PASSAGE GIVEN:
When it comes to running a database for development, testing, demos, or short-lived workloads, cost and complexity can be big headaches. Traditional database hosting—like a VPS, a cloud VM, or a managed service—comes with ongoing costs, storage expenses, and configuration overhead. You often end up paying for resources even when you're not using them.

But what if you could spin up a database only when you need it, leverage cheap (or free) object storage for persistence, and tear it down afterward at nearly zero cost, without losing data? One possible approach is to use GitHub Actions as an ephemeral compute environment, combined with S3 (or an S3-compatible service) as persistent storage. With a secure tunnel, you can even access it publicly.

Important Note on Usage: This approach should be used only for short-term integration tests, temporary demos, or quick development tasks. Do not abuse GitHub Actions by running a database continuously or using it as a long-term service platform. GitHub Actions is designed primarily for CI/CD, not as a free computing resource for persistent services. If you need continuous or long-running database hosting, please consider other services or set up a Self-Hosted GitHub Runner in an environment you control, ensuring compliance with GitHub’s usage policies.

Key Idea

The core concept is:

Ephemeral Compute from GitHub Actions: Spin up a MySQL-compatible database only on-demand as part of a CI/CD or testing workflow.
S3-Compatible Storage for Persistence: Store all database data in object storage like AWS S3 or Cloudflare R2. When the ephemeral environment ends, you still have your data safely stored off-runner.
Tunneling for Public Access: Temporarily expose the database to the internet for tests or demos.
Short-Term Use Only: The database runs during the workflow execution window. Once done, the workflow ends and the ephemeral compute resource is freed. This is not intended as a permanent hosting solution.

Want it entirely free? Consider an S3-compatible service like Cloudflare R2 with a generous free tier.

Use Cases

Integration Testing in CI/CD: Spin up a real MySQL-compatible environment for test runs, then shut it down.
Temporary Demos: Need a quick, shareable DB instance for a one-off demo? Perfect.
Short-Term Development: Quickly test new code against a real DB environment without maintaining a full-time service.

REQUIRED TASK 1: In the records, swap "genus" for "generic name" in the part that opens with the line containing "family: Euphorbiaceae" and closes with the line containing "scientific name: Phyciodes tharos". Write out only those lines, with everything else unchanged.

RECORDED DATA:
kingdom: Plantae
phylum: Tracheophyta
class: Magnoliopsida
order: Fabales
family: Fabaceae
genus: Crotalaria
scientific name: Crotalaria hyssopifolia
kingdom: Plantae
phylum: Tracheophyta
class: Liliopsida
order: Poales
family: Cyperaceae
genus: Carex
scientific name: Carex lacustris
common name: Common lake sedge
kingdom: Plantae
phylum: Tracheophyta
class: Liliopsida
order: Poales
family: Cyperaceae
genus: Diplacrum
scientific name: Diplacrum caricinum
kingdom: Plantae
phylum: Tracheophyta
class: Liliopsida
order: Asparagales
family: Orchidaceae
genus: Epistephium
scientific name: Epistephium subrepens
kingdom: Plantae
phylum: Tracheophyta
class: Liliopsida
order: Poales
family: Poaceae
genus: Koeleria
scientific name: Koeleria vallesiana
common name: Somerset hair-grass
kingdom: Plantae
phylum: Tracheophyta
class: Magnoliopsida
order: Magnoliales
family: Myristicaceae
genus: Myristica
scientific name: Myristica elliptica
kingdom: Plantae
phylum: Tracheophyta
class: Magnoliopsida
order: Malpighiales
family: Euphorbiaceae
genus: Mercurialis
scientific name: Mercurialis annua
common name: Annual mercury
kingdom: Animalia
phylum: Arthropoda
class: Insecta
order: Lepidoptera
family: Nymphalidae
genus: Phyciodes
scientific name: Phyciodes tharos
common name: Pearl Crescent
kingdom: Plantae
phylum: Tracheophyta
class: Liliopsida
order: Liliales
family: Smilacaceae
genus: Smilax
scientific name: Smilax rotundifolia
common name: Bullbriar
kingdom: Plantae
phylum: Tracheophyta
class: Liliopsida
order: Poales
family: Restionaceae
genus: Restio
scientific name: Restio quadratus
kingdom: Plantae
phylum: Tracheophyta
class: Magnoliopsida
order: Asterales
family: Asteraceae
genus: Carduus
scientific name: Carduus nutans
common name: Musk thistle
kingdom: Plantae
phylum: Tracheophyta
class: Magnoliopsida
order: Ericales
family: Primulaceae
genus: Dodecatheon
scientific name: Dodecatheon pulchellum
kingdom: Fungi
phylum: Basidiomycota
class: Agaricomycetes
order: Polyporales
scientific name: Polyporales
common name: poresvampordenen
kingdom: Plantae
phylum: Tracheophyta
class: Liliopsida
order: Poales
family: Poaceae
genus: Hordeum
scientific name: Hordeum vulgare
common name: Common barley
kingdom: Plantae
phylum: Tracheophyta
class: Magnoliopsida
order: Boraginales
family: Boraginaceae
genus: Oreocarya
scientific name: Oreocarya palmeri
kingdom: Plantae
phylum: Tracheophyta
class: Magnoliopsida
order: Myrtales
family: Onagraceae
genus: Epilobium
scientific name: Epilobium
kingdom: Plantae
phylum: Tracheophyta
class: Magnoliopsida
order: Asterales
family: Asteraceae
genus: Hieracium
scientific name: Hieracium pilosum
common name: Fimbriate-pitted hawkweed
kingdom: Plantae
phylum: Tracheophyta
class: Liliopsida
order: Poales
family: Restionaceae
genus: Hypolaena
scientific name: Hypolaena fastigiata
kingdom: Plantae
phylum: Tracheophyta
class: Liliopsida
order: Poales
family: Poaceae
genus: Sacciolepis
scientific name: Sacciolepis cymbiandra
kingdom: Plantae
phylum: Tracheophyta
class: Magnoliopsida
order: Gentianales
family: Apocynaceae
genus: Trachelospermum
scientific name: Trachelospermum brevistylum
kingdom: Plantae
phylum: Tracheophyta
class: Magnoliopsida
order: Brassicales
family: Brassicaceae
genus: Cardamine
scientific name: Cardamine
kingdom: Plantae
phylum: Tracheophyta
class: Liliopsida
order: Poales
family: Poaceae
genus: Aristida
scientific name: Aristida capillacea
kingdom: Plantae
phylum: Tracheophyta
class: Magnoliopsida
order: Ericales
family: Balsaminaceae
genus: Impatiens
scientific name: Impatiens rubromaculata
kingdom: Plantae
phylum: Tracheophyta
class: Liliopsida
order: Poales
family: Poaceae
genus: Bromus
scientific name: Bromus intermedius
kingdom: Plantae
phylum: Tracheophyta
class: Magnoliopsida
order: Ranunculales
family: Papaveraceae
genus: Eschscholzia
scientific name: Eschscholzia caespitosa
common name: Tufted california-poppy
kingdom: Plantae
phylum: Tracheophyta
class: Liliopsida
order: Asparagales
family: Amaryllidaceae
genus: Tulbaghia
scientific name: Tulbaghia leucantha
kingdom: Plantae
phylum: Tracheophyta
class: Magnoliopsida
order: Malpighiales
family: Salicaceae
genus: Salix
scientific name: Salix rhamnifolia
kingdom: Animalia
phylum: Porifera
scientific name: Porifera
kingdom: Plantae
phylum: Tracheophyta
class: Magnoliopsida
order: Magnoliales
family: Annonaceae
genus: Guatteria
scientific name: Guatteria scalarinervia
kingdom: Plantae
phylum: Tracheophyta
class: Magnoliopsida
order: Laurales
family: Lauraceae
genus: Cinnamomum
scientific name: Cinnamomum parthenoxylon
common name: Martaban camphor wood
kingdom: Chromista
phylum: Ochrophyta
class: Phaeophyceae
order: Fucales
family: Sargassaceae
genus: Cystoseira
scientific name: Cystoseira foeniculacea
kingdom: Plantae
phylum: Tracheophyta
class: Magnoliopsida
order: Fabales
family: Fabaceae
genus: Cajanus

REQUIRED TASK 2: Copy word for word the part of the passage on running a database with GitHub Actions that opens with the words "The core concept" and closes with "generous free tier.".

COMPLETE RESPONSE 1:
family: Euphorbiaceae
generic name: Mercurialis
scientific name: Mercurialis annua
common name: Annual mercury
kingdom: Animalia
phylum: Arthropoda
class: Insecta
order: Lepidoptera
family: Nymphalidae
generic name: Phyciodes
scientific name: Phyciodes tharos

COMPLETE RESPONSE 2:
The core concept is:

Ephemeral Compute from GitHub Actions: Spin up a MySQL-compatible database only on-demand as part of a CI/CD or testing workflow.
S3-Compatible Storage for Persistence: Store all database data in object storage like AWS S3 or Cloudflare R2. When the ephemeral environment ends, you still have your data safely stored off-runner.
Tunneling for Public Access: Temporarily expose the database to the internet for tests or demos.
Short-Term Use Only: The database runs during the workflow execution window. Once done, the workflow ends and the ephemeral compute resource is freed. This is not intended as a permanent hosting solution.

Want it entirely free? Consider an S3-compatible service like Cloudflare R2 with a generous free tier.